**Activity:** Character for character, transcribe the entries below, minus the images.

(Transcribed page contents)
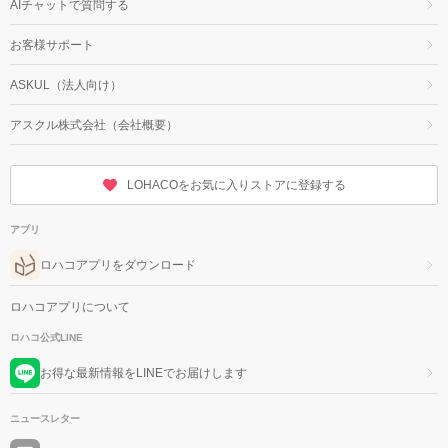
AIチャットで質問する
お客様サポート
ASKUL（法人向け）
アスクル株式会社（会社概要）
LOHACOをお気に入りストアに登録する
アプリ
ロハコアプリをダウンロード
ロハコアプリについて
ロハコ公式LINE
お得な最新情報をLINEでお届けします
ニュースレター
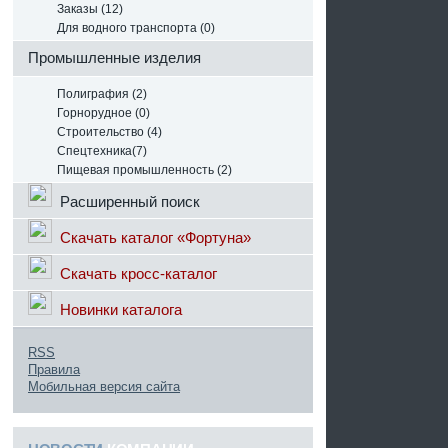
Заказы (12)
Для водного транспорта (0)
Промышленные изделия
Полиграфия (2)
Горнорудное (0)
Строительство (4)
Спецтехника(7)
Пищевая промышленность (2)
Расширенный поиск
Скачать каталог «Фортуна»
Скачать кросс-каталог
Новинки каталога
RSS
Правила
Мобильная версия сайта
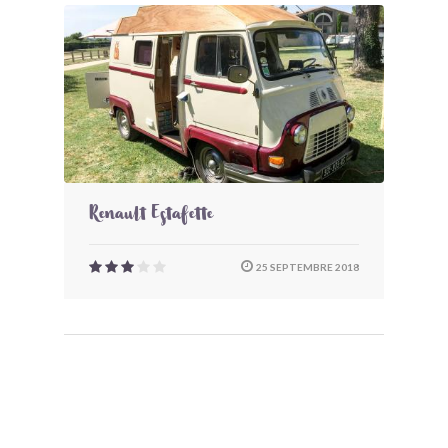
Renault Estafette
25 SEPTEMBRE 2018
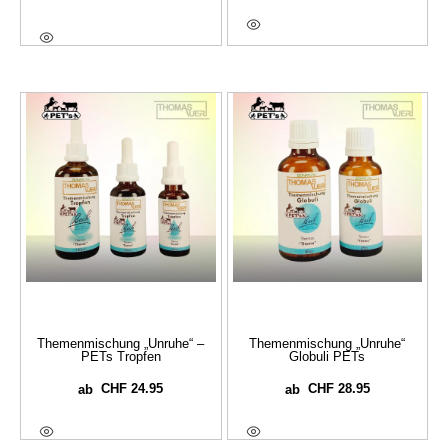
Ausführung Wählen
Ausführung Wählen
Themenmischung „Unruhe“ –
Themenmischung „Unruhe“
PETs Tropfen
Globuli PETs
CHF
24.95
CHF
28.95
ab
ab
Ausführung Wählen
Ausführung Wählen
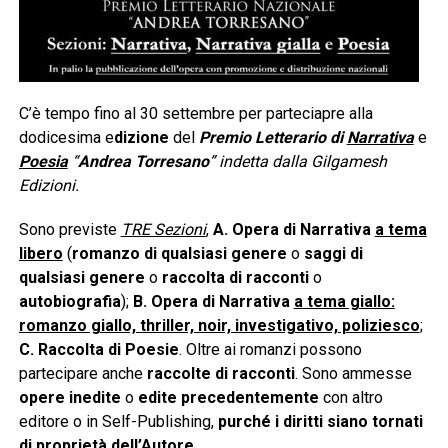
C’è tempo fino al 30 settembre per parteciapre alla
dodicesima e
dizione
del
Premio Letterario di
Narrativa
e
Poesia
“
Andrea Torresano
” indetta dalla Gilgamesh
Edizioni.
Sono previste
TRE Sezioni
,
A.
Opera di Narrativa
a tema
libero
(
romanzo di qualsiasi genere
o
saggi di
qualsiasi genere
o
raccolta di racconti
o
autobiografia
);
B. Opera di Narrativa
a tema giallo:
romanzo giallo, thriller, noir, investigativo, poliziesco
;
C. Raccolta di Poesie
. Oltre ai romanzi possono
partecipare anche
raccolte di racconti
. Sono ammesse
opere inedite
o
edite precedentemente
con altro
editore o in Self-Publishing,
purché i diritti siano tornati
di proprietà dell’Autore
.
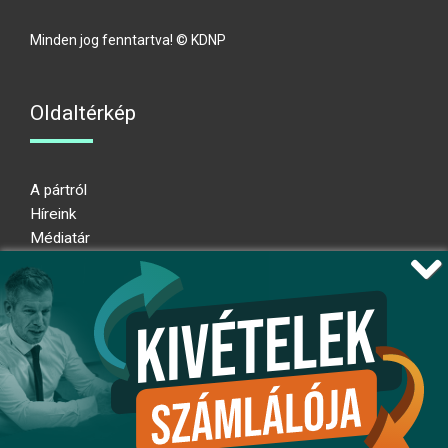
Minden jog fenntartva! © KDNP
Oldaltérkép
A pártról
Híreink
Médiatár
Impresszum
Adatkezelési nyilatkozat
Átláthatósági nyilatkozat
Ugrás az oldal tetejére
Kövessen minket!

**Result of this task:**
AIチャットで質問する
お客様サポート
ASKUL（法人向け）
アスクル株式会社（会社概要）
LOHACOをお気に入りストアに登録する
アプリ
ロハコアプリをダウンロード
ロハコアプリについて
ロハコ公式LINE
お得な最新情報をLINEでお届けします
ニュースレター
Заказы (12)
Для водного транспорта (0)
Промышленные изделия
Полиграфия (2)
Горнорудное (0)
Строительство (4)
Спецтехника(7)
Пищевая промышленность (2)
Расширенный поиск
Скачать каталог «Фортуна»
Скачать кросс-каталог
Новинки каталога
RSS
Правила
Мобильная версия сайта
Renault Estafette
25 SEPTEMBRE 2018
Ausführung Wählen
Ausführung Wählen
Themenmischung „Unruhe“ –
Themenmischung „Unruhe“
PETs Tropfen
Globuli PETs
CHF
24.95
CHF
28.95
ab
ab
Ausführung Wählen
Ausführung Wählen
C’è tempo fino al 30 settembre per parteciapre alla
dodicesima e
dizione
del
Premio Letterario di
Narrativa
e
Poesia
“
Andrea Torresano
” indetta dalla Gilgamesh
Edizioni.
Sono previste
TRE Sezioni
,
A.
Opera di Narrativa
a tema
libero
(
romanzo di qualsiasi genere
o
saggi di
qualsiasi genere
o
raccolta di racconti
o
autobiografia
);
B. Opera di Narrativa
a tema giallo:
romanzo giallo, thriller, noir, investigativo, poliziesco
;
C. Raccolta di Poesie
. Oltre ai romanzi possono
partecipare anche
raccolte di racconti
. Sono ammesse
opere inedite
o
edite precedentemente
con altro
editore o in Self-Publishing,
purché i diritti siano tornati
di proprietà dell’Autore
.
Minden jog fenntartva! © KDNP
Oldaltérkép
A pártról
Híreink
Médiatár
Impresszum
Adatkezelési nyilatkozat
Átláthatósági nyilatkozat
Ugrás az oldal tetejére
Kövessen minket!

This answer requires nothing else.